-------- MATERIALS PROVIDED

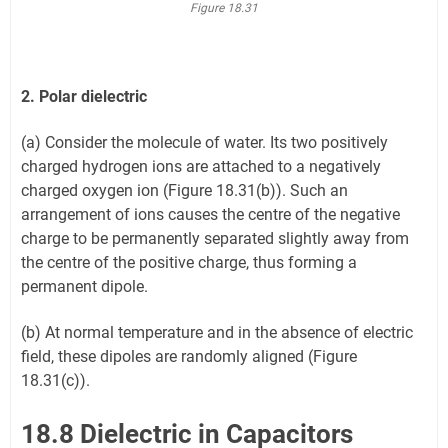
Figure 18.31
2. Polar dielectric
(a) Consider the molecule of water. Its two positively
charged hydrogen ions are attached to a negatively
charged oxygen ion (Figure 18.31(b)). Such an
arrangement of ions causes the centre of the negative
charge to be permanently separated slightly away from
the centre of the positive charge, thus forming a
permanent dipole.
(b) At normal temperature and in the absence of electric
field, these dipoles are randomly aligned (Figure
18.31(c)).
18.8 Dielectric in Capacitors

----------------
-------- MATERIALS PROVIDED

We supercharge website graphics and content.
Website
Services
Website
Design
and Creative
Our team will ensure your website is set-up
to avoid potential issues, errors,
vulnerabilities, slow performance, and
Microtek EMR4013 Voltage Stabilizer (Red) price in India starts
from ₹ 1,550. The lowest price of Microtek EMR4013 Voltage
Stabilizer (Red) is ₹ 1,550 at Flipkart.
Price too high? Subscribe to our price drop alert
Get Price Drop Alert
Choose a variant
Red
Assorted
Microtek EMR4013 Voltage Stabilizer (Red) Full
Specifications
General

----------------

■ ABOUT THIS TASK
Above are records; repeat only the lines starting at the line with "arrangement of ions" and ending at the line with "18.8 Dielectric in Capacitors", exactly as they appear, both included.

■ RESULT OF THIS TASK
arrangement of ions causes the centre of the negative
charge to be permanently separated slightly away from
the centre of the positive charge, thus forming a
permanent dipole.
(b) At normal temperature and in the absence of electric
field, these dipoles are randomly aligned (Figure
18.31(c)).
18.8 Dielectric in Capacitors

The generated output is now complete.